* What to do: Write out each record below exactly as it appears, with no pictures.

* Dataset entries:

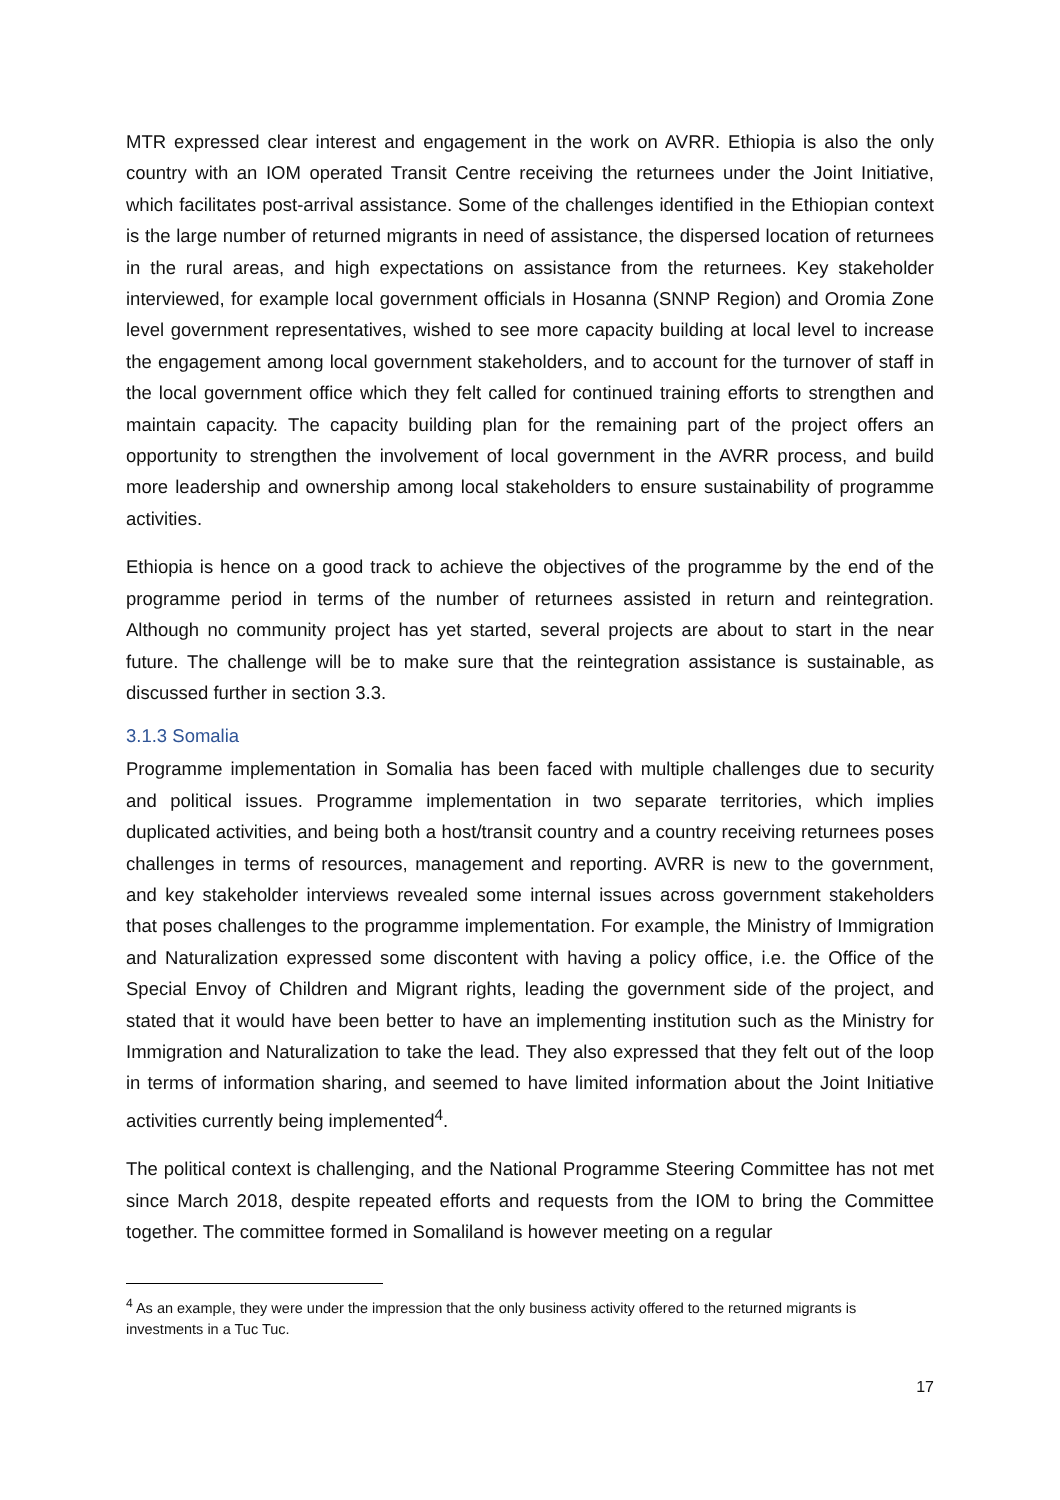MTR expressed clear interest and engagement in the work on AVRR. Ethiopia is also the only country with an IOM operated Transit Centre receiving the returnees under the Joint Initiative, which facilitates post-arrival assistance. Some of the challenges identified in the Ethiopian context is the large number of returned migrants in need of assistance, the dispersed location of returnees in the rural areas, and high expectations on assistance from the returnees. Key stakeholder interviewed, for example local government officials in Hosanna (SNNP Region) and Oromia Zone level government representatives, wished to see more capacity building at local level to increase the engagement among local government stakeholders, and to account for the turnover of staff in the local government office which they felt called for continued training efforts to strengthen and maintain capacity. The capacity building plan for the remaining part of the project offers an opportunity to strengthen the involvement of local government in the AVRR process, and build more leadership and ownership among local stakeholders to ensure sustainability of programme activities.
Ethiopia is hence on a good track to achieve the objectives of the programme by the end of the programme period in terms of the number of returnees assisted in return and reintegration. Although no community project has yet started, several projects are about to start in the near future. The challenge will be to make sure that the reintegration assistance is sustainable, as discussed further in section 3.3.
3.1.3 Somalia
Programme implementation in Somalia has been faced with multiple challenges due to security and political issues. Programme implementation in two separate territories, which implies duplicated activities, and being both a host/transit country and a country receiving returnees poses challenges in terms of resources, management and reporting. AVRR is new to the government, and key stakeholder interviews revealed some internal issues across government stakeholders that poses challenges to the programme implementation. For example, the Ministry of Immigration and Naturalization expressed some discontent with having a policy office, i.e. the Office of the Special Envoy of Children and Migrant rights, leading the government side of the project, and stated that it would have been better to have an implementing institution such as the Ministry for Immigration and Naturalization to take the lead. They also expressed that they felt out of the loop in terms of information sharing, and seemed to have limited information about the Joint Initiative activities currently being implemented<sup>4</sup>.
The political context is challenging, and the National Programme Steering Committee has not met since March 2018, despite repeated efforts and requests from the IOM to bring the Committee together. The committee formed in Somaliland is however meeting on a regular
<sup>4</sup> As an example, they were under the impression that the only business activity offered to the returned migrants is investments in a Tuc Tuc.
17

* Answer area:
MTR expressed clear interest and engagement in the work on AVRR. Ethiopia is also the only country with an IOM operated Transit Centre receiving the returnees under the Joint Initiative, which facilitates post-arrival assistance. Some of the challenges identified in the Ethiopian context is the large number of returned migrants in need of assistance, the dispersed location of returnees in the rural areas, and high expectations on assistance from the returnees. Key stakeholder interviewed, for example local government officials in Hosanna (SNNP Region) and Oromia Zone level government representatives, wished to see more capacity building at local level to increase the engagement among local government stakeholders, and to account for the turnover of staff in the local government office which they felt called for continued training efforts to strengthen and maintain capacity. The capacity building plan for the remaining part of the project offers an opportunity to strengthen the involvement of local government in the AVRR process, and build more leadership and ownership among local stakeholders to ensure sustainability of programme activities.
Ethiopia is hence on a good track to achieve the objectives of the programme by the end of the programme period in terms of the number of returnees assisted in return and reintegration. Although no community project has yet started, several projects are about to start in the near future. The challenge will be to make sure that the reintegration assistance is sustainable, as discussed further in section 3.3.
3.1.3 Somalia
Programme implementation in Somalia has been faced with multiple challenges due to security and political issues. Programme implementation in two separate territories, which implies duplicated activities, and being both a host/transit country and a country receiving returnees poses challenges in terms of resources, management and reporting. AVRR is new to the government, and key stakeholder interviews revealed some internal issues across government stakeholders that poses challenges to the programme implementation. For example, the Ministry of Immigration and Naturalization expressed some discontent with having a policy office, i.e. the Office of the Special Envoy of Children and Migrant rights, leading the government side of the project, and stated that it would have been better to have an implementing institution such as the Ministry for Immigration and Naturalization to take the lead. They also expressed that they felt out of the loop in terms of information sharing, and seemed to have limited information about the Joint Initiative activities currently being implemented<sup>4</sup>.
The political context is challenging, and the National Programme Steering Committee has not met since March 2018, despite repeated efforts and requests from the IOM to bring the Committee together. The committee formed in Somaliland is however meeting on a regular
<sup>4</sup> As an example, they were under the impression that the only business activity offered to the returned migrants is investments in a Tuc Tuc.
17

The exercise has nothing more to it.